Ces pays ci ont deja vu et le culte de Venus11 – essentiellement artistique en Grèce – puis les poetes et des artistes de la renaissance.–12 Là que ces choses ont pu fleurir l’impressionisme le peut aussi.
Pour la chambre où vous logerez j’ai bien exprès fait une décoration, le jardin d’un poète (dans les croquis qu’a Bernard il y en a une premiere conception simplifiée ensuite).13 Le banal jardin public renferme des plantes et buissons qui font rever aux paysages où l’on se représente volontiers Botticelli, Giotto, Petrarque, le Dante et Boccace.
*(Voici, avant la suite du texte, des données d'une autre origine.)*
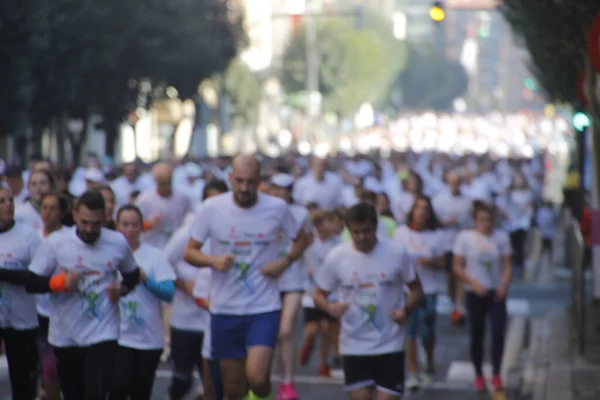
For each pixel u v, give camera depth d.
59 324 19.55
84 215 19.19
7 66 74.75
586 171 57.69
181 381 23.50
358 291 19.44
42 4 75.00
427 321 28.75
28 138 96.38
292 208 20.59
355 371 19.56
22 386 21.52
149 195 33.12
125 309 20.94
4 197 21.03
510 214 53.66
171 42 98.44
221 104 130.12
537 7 46.66
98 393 19.38
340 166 82.06
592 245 41.44
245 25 114.94
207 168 68.50
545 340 35.69
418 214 28.91
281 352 25.78
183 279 22.38
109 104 96.06
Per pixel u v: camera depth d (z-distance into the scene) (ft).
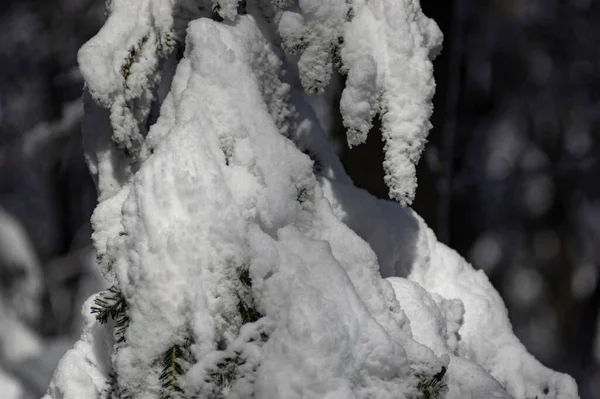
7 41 74.84
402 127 15.15
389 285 14.96
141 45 16.53
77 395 15.80
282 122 17.10
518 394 18.49
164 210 13.64
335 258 14.30
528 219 83.05
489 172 80.59
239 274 13.67
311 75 15.56
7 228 58.59
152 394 13.57
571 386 18.35
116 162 17.11
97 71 15.70
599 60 79.56
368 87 15.08
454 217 80.59
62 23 71.56
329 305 13.00
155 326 13.47
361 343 13.14
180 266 13.51
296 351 12.59
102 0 68.90
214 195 13.73
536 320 85.10
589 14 78.64
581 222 82.33
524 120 81.76
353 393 12.51
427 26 16.01
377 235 18.49
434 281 19.24
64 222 75.36
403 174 15.15
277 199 14.24
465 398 15.11
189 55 15.48
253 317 13.82
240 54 15.43
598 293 82.84
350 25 15.24
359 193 18.57
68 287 73.10
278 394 12.46
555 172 77.97
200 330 13.34
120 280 13.75
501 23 78.64
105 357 16.15
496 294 19.57
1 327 52.65
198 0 16.25
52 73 72.13
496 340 18.80
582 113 81.00
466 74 77.20
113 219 15.80
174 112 15.35
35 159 74.18
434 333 15.83
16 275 57.98
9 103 76.28
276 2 16.24
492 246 81.61
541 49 80.02
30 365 42.29
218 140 14.62
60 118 65.10
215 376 13.14
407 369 13.25
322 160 18.35
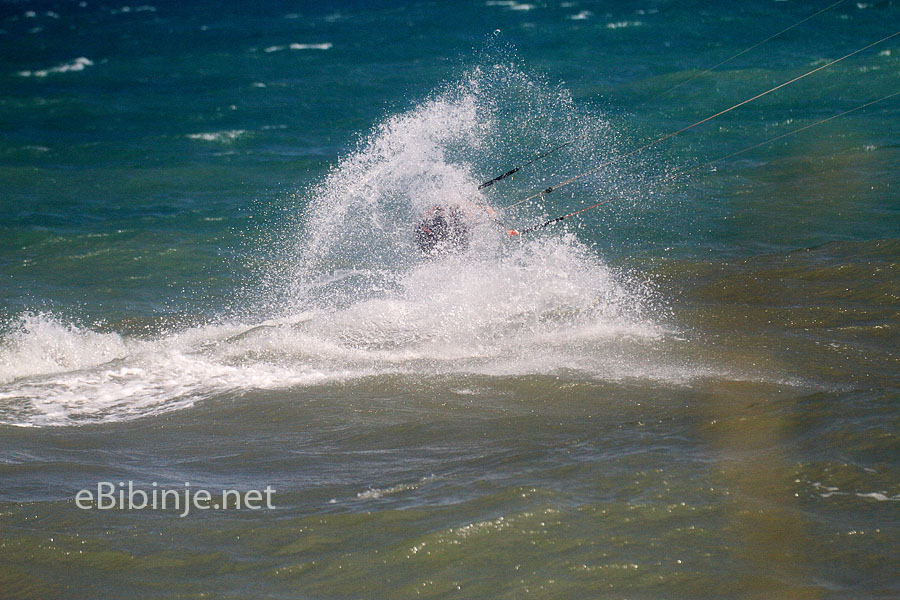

Dans la décoration j’ai cherché à démêler l’essentiel de ce qui constitue le caractere immuable du pays.14
Et j’eusse voulu peindre ce jardin de telle façon que l’on penserait à la fois au vieux poete d’ici (ou plutôt d’Avignon), Petrarque, et au nouveau poète d’ici – Paul Gauguin.–
Quelque maladroit que soit cet essai vous y verrez tout de même peut-être que j’ai pensé à vous en préparant votre atelier avec une bien grosse émotion.
Ayons bon courage pour la réussite de notre entreprise et continuez à vous sentir bien chez vous ici.
Car je suis tellement porté à croire que tout cela durera longtemps.
Bonne poignée de main et croyez moi
t. à v.
Vincent
Seulement je crains que vous trouverez la Bretagne plus belle.– quand bien même, si ici vous ne verriez rien de plus beau que du Daumier, les figures d’ici sont d’un Daumier absolu souvent. Or pour vous, vous ne tarderez pas à découvrir au fond de toute la modernité l’antiquité et la renaissance qui dort. Or en tant que quant à celles là libre à vous de les ressuciter.
Bernard m’en parle que lui, Moret, Laval et un autre feraient un echange avec moi.15 je suis reellement en principe très partisan du systeme d’echanges entre artistes puisque je vois que cela prenait une place considerable dans la vie des peintres japonais,16 je vous enverrai conséquemment les études que j’ai de disponibles à l’état sec de ces jours ci et vous aurez le premier choix.
Mais avec vous je n’en échange aucune si de votre côté cela devrait vous couter une chose aussi importante que votre portrait qui serait trop beau. Sûr je n’oserais pas. Car mon frere vous le prendra volontiers contre tout un mois.